In [1]:
import json
import numpy as np
from collections import OrderedDict

## FIGER dataset explore

In [2]:
data_dir = "/data1/lzh/data/ernie_data/FIGER"
train_file = os.path.join(data_dir, "train.json")
dev_file = os.path.join(data_dir, "dev.json")
test_file = os.path.join(data_dir, "test.json")

In [3]:
def split_stat(file_name):
    print(f"dataset file: {file_name}")
    with open(file_name, "r") as file:
        data = json.load(file)
    
    #sentences
    print(f"#sentences: {len(data)}")

    #labels (entity types)
    labels = set()
    for example in data:
        labels.update(example["labels"])
    print(f"#labels (entity types): {len(labels)}")

    # check if all parent classes are in labels
    no_parent_examples = 0
    for example in data:
        labels = example["labels"]
        for label in labels:
            level = label[1:].split("/")
            if len(level) > 1 and "/" + level[0] not in labels:
                no_parent_examples += 1
                break
    print(f"#examples that not all parent classes are in labels: {no_parent_examples}")

In [4]:
split_stat(train_file)

dataset file: /data1/lzh/data/ernie_data/FIGER/train.json
#sentences: 2000000
#labels (entity types): 113
#examples that not all parent classes are in labels: 0


In [3]:
with open(train_file, "r") as file:
    train_data = json.load(file)
with open(test_file, "r") as file:
    test_data = json.load(file)

# sentence length distribution
sent_lens = np.array([len(example["sent"]) for example in train_data])
for i in range(90, 101):
    print(i, np.percentile(sent_lens, i))

90 238.0
91 241.0
92 245.0
93 249.0
94 253.0
95 257.0
96 262.0
97 268.0
98 276.0
99 287.0
100 951.0


In [6]:
# entity overlap between train set and test set
train_entities = set(example["sent"][example["start"] : example["end"]] for example in train_data)
test_entities = set(example["sent"][example["start"] : example["end"]] for example in test_data)

print(f"#train_entities: {len(train_entities)}")
print(f"#test_entities: {len(test_entities)}")
print(f"#overlap entities: {len(train_entities & test_entities)}")

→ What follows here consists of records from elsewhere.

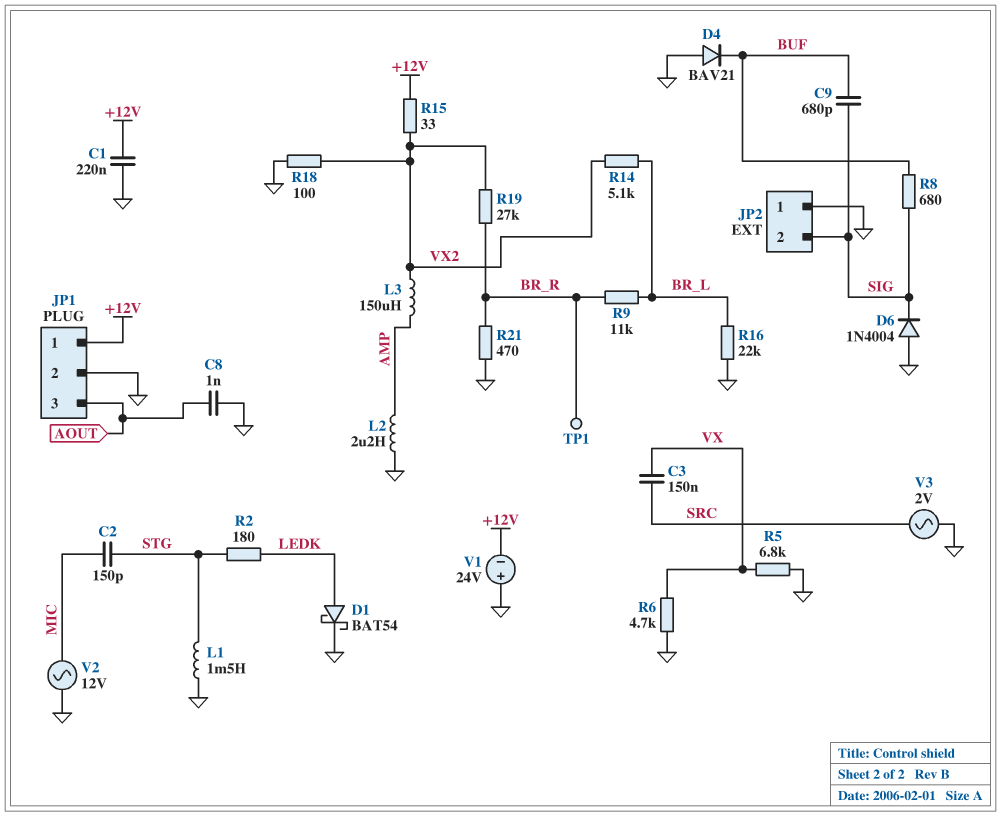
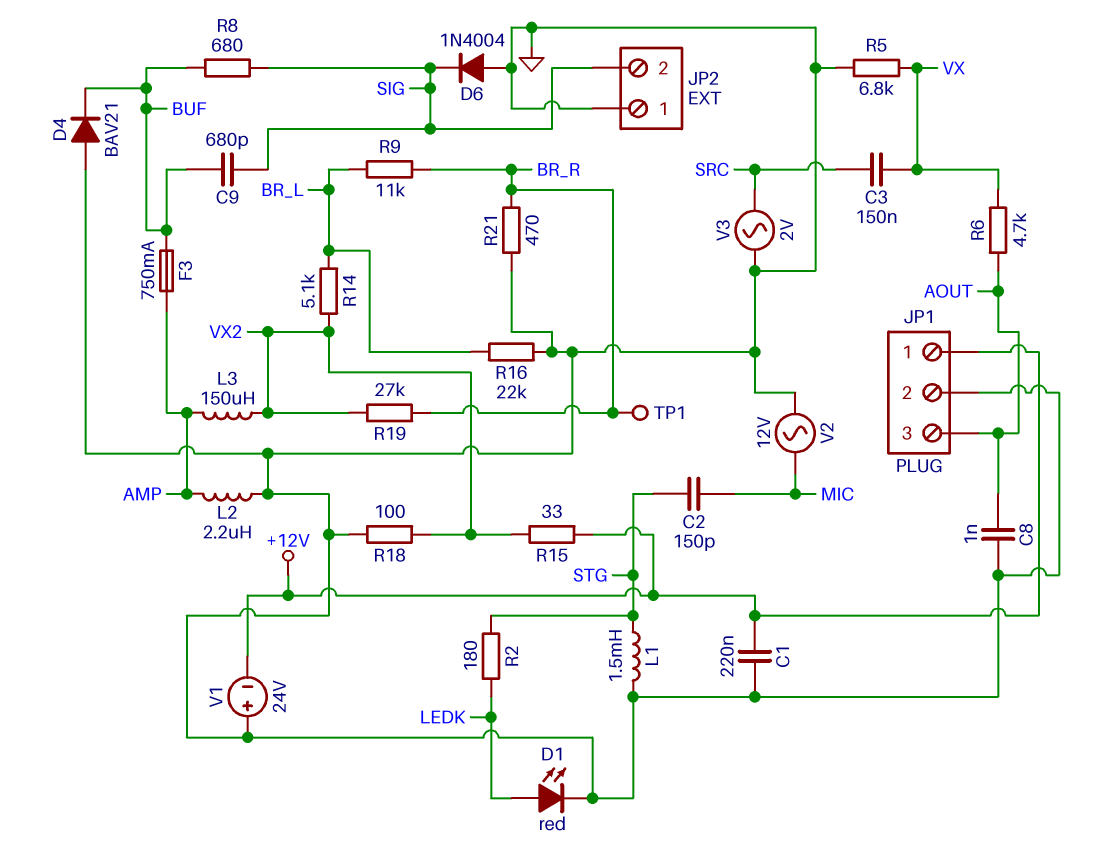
D1: schottky BAT54 (A LEDK, K GND) -> LED red (A LEDK, K GND)
F3: none -> 750mA (AMP, BUF)
R6: 4.7k (GND, VX) -> 4.7k (AOUT, VX)

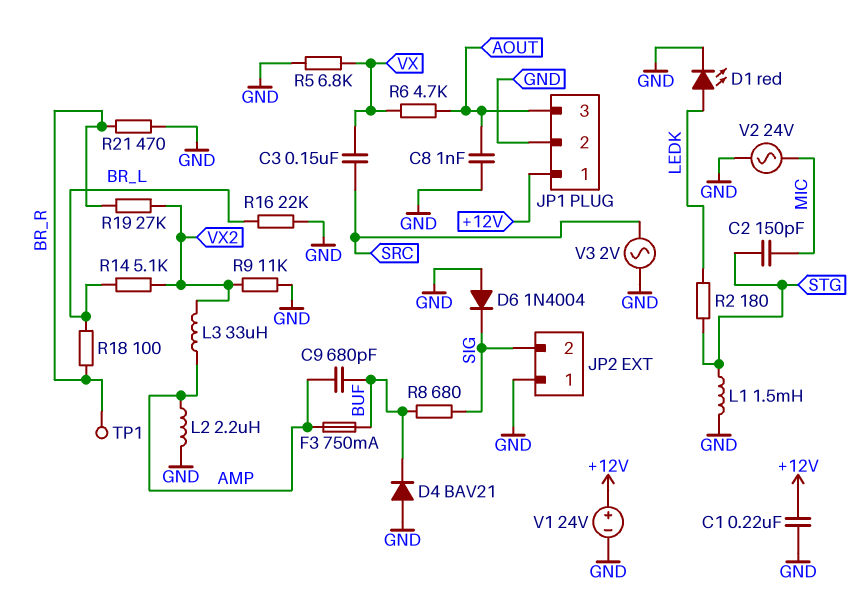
C9: 680pF (BUF, SIG) -> 680pF (AMP, BUF)
L3: 150uH (AMP, VX2) -> 33uH (AMP, VX2)
R9: 11k (BR_L, BR_R) -> 11k (GND, VX2)
R15: 33 (+12V, VX2) -> none
R18: 100 (GND, VX2) -> 100 (BR_L, BR_R)
V1: 24V (plus GND, minus +12V) -> 24V (plus +12V, minus GND)
V2: AC 12V (GND, MIC) -> AC 24V (GND, MIC)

n_fine_grained = sum(1 if len(example["labels"]) > 1 else 0 for example in train_data)
print(f"ratio of examples with > 1 types in train data: {n_fine_grained / len(train_data)}")
n_fine_grained = sum(1 if len(example["labels"]) > 1 else 0 for example in test_data)
print(f"ratio of examples with > 1 types in test data: {n_fine_grained / len(test_data)}")

#train_entities: 592396
#test_entities: 331
#overlap entities: 137
ratio of examples with > 1 types in train data: 0.7572125
ratio of examples with > 1 types in test data: 0.325044404973357


In [7]:
split_stat(dev_file)

dataset file: /data1/lzh/data/ernie_data/FIGER/dev.json
#sentences: 10000
#labels (entity types): 113
#examples that not all parent classes are in labels: 0


In [8]:
split_stat(test_file)

dataset file: /data1/lzh/data/ernie_data/FIGER/test.json
#sentences: 563
#labels (entity types): 41
#examples that not all parent classes are in labels: 50


## Convert BIO NER data to FET data

In [9]:
traval_ner_dir = "/data1/lzh/exp/pretrain/tourism-transformers/utils/tner"
train_file = os.path.join(traval_ner_dir, "bio.txtl.train")
dev_file = os.path.join(traval_ner_dir, "bio.txtl.dev")
test_file = os.path.join(traval_ner_dir, "bio.txtl.test")

In [10]:
data = ""
for file_name in [train_file, dev_file, test_file]:
    with open(file_name, "r") as file:
        data += "\n\n" + file.read()

examples = data.strip().split("\n\n")
typing_examples = []
for example in examples:
    chars_with_bio = example.split("\n")
    sentence, spans = [], []
    label, start, end = None, -1, -1
    for idx, entry in enumerate(chars_with_bio):
        char, bio = entry.split(" ")
        sentence.append(char)

        assert bio[0] in "BIO"
        if bio[0] == "B":
            label = bio[2:]
            start, end = idx, idx
        elif bio[0] == "I":
            end = idx
        elif start != -1 and end != -1:
            spans.append([label, start, end + 1])
            start, end = -1, -1

    for label, start, end in spans:
        assert all("B" in chars_with_bio[idx] or "I" in chars_with_bio[idx] for idx in range(start, end))
        typing_examples.append(OrderedDict([
            ("sent", "".join(sentence)),
            ("labels", [label]),
            ("start", start),
            ("end", end)
        ]))

# dataset statistics
print(f"#typing examples: {len(typing_examples)}")
entities, labels = set(), set()
for example in typing_examples:
    start, end = example["start"], example["end"]
    entities.add(example["sent"][start:end])
    labels.update(example["labels"])
print(f"#entities: {len(entities)}")
print(f"#labels: {len(labels)} {labels}")

# save to dir
target_path = "/data1/lzh/data/tourism-FET/test.json"
with open(target_path, "w") as writer:
    json.dump(typing_examples, writer, ensure_ascii=False, indent=4)


#typing examples: 4693
#entities: 2488
#labels: 6 {'建筑', '人物', '文物', '门店', '组织机构', '景点'}